Some Revealing Charts
It occurred to me on a walk last night that drawing the weekly trend lines on charts and then switching the charts to monthly with the weekly trend lines remaining is a way to determine when the long-term trend may be at a key inflection point. Here is what this looks like for the S&P 500 Index:
logarithmic scale; chart courtesy of barchart.com
You can see here that the monthly price is still within the weekly bull channel that goes back to October 2012. In other words, the long-term bullish trend is still intact.
It is worth noting that following this method—raising cash when the monthly price nears the top of the weekly channel and deploying cash when the monthly price nears the bottom of the weekly channel—would have helped you reduce exposure right before the last 2 stock market peaks in January 2018 and July 2018.
Here is the same type of chart for the State Street SPDR Portfolio Developed World Ex-US ETF (SPDR S&P World ex US (NYSE:SPDW):
logarithmic scale; chart courtesy of barchart.com
This relationship is even more pronounced for this large capitalization, developed country stocks listed outside the United States.
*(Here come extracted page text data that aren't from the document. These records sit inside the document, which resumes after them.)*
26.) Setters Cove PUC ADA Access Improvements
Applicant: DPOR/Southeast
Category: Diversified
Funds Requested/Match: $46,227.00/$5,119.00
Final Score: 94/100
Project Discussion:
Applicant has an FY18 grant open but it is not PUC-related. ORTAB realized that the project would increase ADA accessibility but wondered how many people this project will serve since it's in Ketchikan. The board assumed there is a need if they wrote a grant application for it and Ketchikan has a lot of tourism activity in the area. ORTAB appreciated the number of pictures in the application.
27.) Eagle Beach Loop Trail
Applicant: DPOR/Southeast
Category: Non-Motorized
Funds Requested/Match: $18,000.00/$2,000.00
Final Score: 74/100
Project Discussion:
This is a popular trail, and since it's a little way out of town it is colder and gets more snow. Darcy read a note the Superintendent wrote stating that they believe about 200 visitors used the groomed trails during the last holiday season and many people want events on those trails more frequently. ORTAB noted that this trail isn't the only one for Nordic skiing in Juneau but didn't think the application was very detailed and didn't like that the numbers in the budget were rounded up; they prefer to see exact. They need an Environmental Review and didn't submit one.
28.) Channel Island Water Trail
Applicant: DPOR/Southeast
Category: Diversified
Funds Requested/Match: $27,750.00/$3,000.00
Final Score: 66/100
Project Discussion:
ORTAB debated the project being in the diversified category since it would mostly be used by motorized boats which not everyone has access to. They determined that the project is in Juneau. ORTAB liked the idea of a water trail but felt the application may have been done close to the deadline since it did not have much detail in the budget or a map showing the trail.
Another factor at play here is the U.S. dollar. The SPDW turned higher in January 2016, right as the dollar started falling, and has been plummeting in 2018 as the dollar has been climbing.
In the context of decent global economic growth, these 2 charts tell me that (1) stocks are getting ready to put in a bottom and (2) non-US developed market stocks could outperform the S&P 500 in 2019 if I am correct that the U.S. dollar is peaking and getting ready to roll over.
Regarding the U.S. dollar rolling over, consider the following monthly price chart of the WisdomTree Bloomberg US Dollar Bullish Fund ETF (NYSE:USDU) annotated with the weekly price trend line channels:
logarithmic scale; chart courtesy of barchart.com
USDU keeps putting in lower highs and lower lows on the monthly price chart.
Important Buying Opportunity
I expect that stocks have just or will soon (within a few weeks) put in what may prove to be the last great buying opportunity in the current bull market. I would not be surprised to see a shocking, sudden, sharp rise in developed stock markets in the very near future. The U.S. stock market's powerful ~5% rebound on December 26th was a signal that there are a large number of buyers around that lower weekly trend line.
Investors should have their shopping list ready.